E. Ray Dorsey, a University of Rochester Medical Center neurologist and a co-author of the research paper, said he welcomes the validation of Parkinson’s patient severity scores produced by the smartphone tests.
“If you think about it, it sounds crazy,” he said, “but until these types of studies, we had very limited data on how these people function on Saturdays and Sundays because patients don’t come to the clinic on Saturdays or Sundays. We also had very limited data about how people with Parkinson’s do at two o’clock in the morning or 11 o’clock at night because unless they’re hospitalized, they’re generally not being seen in clinics at those times.”
About six years ago, while doing medical research at Johns Hopkins, Dorsey was introduced to Suchi Saria, an assistant professor of computer science at the university and an expert in machine learning. Saria, the corresponding author of the study, had been using machine learning to extract useful information from health-related data that was routinely being collected at hospitals. The two researchers, along with some of Saria’s students, teamed up to find an easy way to monitor the health of Parkinson’s patients, something as simple as people with diabetes checking their glucose levels with a pinprick blood test.
The team members knew that neurologists evaluated their Parkinson’s patients by gathering information about how they moved, spoke, and completed certain daily tasks.
“Can we do this with a cellphone?” Saria wondered at the time. “We asked, ‘What are the tricks we can use to make that happen?’ ”
Using existing smartphone components such as its microphone, touch screen, and accelerometer, the team members devised five simple tasks involving voice sensing, finger tapping, gait measurement, balance, and reaction time. They turned this into a smartphone app called HopkinsPD. Next, using a machine learning technique that the team devised, they were able to convert the data collected with these tests into an objective Parkinson’s disease severity score—a score that better reflected the overall severity of patients’ symptoms and how well they were responding to medication.

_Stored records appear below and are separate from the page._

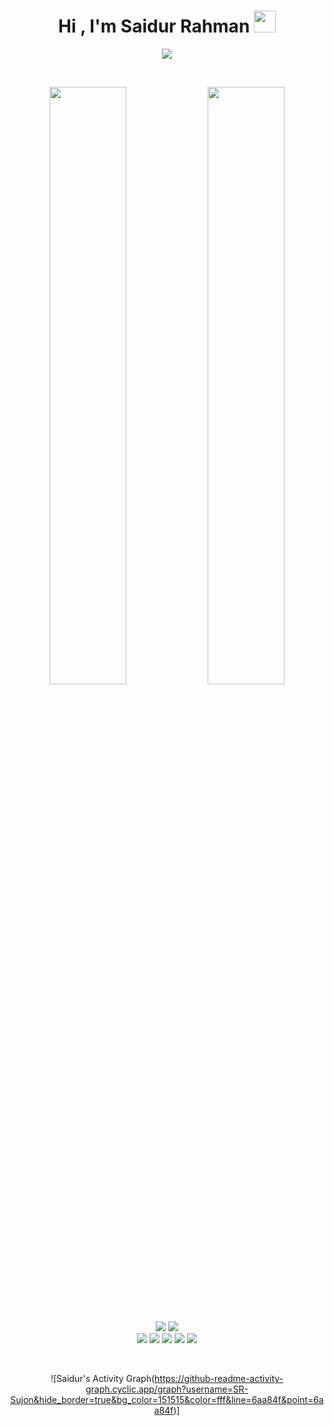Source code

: 
<h1 align="center"><b>Hi , I'm Saidur Rahman </b><img src="https://media.giphy.com/media/hvRJCLFzcasrR4ia7z/giphy.gif" width="35"></h1>

<p align="center">
  <a href="https://github.com/DenverCoder1/readme-typing-svg"><img src="https://readme-typing-svg.herokuapp.com?font=Time+New+Roman&color=cyan&size=25&center=true&vCenter=true&width=600&height=100&lines=Welcome+to+my+profile;I'm+a+Computer+Science+Student;Data+Enthusiast;Data+Analyst;AI-Enthusiast;Active+Learner/Researcher;Love+to+learn+new+stuffs"></a>
</p>

<br>

<p align="center">
  <img width="49.5%" src="https://github-readme-stats.vercel.app/api?username=SR-Sujon&show_icons=true&theme=dark&hide_border=true&icon_color=6aa84f" />
    <img width="49.5%" src="https://github-readme-streak-stats.herokuapp.com/?user=SR-Sujon&theme=dark&hide_border=true" />
  </a>
</p>

<br/>

<p>
</div> 
<div align="center">
  <img src="https://img.shields.io/badge/-Javascript-000?style=for-the-badge&logo=javascript&color=151515&logoColor=000&labelColor=6aa84f">
  <img src="https://img.shields.io/badge/-Node.JS-000?style=for-the-badge&logo=node.js&color=151515&logoColor=000&labelColor=6aa84f">
</div>
<div align="center">
  <img src="https://img.shields.io/badge/-HTML-000?style=for-the-badge&logo=html5&color=151515&logoColor=000&labelColor=6aa84f">
  <img src="https://img.shields.io/badge/-CSS-000?style=for-the-badge&logo=css3&color=151515&logoColor=000&labelColor=6aa84f">
  <img src="https://img.shields.io/badge/-Python-000?style=for-the-badge&logo=python&color=151515&logoColor=000&labelColor=6aa84f">
  <img src="https://img.shields.io/badge/-React-000?style=for-the-badge&logo=react&color=151515&logoColor=000&labelColor=6aa84f">
  <img src="https://img.shields.io/badge/-Next.js-000?style=for-the-badge&logo=next.js&color=151515&logoColor=000&labelColor=6aa84f">
</p>

<br/>

![Saidur's Activity Graph(https://github-readme-activity-graph.cyclic.app/graph?username=SR-Sujon&hide_border=true&bg_color=151515&color=fff&line=6aa84f&point=6aa84f)]


<!--
**SR-Sujon/SR-Sujon** is a ✨ _special_ ✨ repository because its `README.md` (this file) appears on your GitHub profile.

Here are some ideas to get you started:

- 🔭 I’m currently working on ...
- 🌱 I’m currently learning ...
- 👯 I’m looking to collaborate on ...
- 🤔 I’m looking for help with ...
- 💬 Ask me about ...
- 📫 How to reach me: ...
- 😄 Pronouns: ...
- ⚡ Fun fact: ...
-->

This smartphone evaluation, the researchers say, should be particularly useful because it doesn’t rely on the subjective observations of a medical staff member. Moreover, it can be administered any time of day in a clinic or within the patient’s home, where the patient is less likely to be as nervous as in a medical setting.
“The day-to-day variability of Parkinson’s symptoms is so high,” Saria said. “If you happen to measure a patient at 5 p.m. today and then three months later again at 5 p.m., how do you know that you didn’t catch him at a good time the first time and at a bad time the second time?”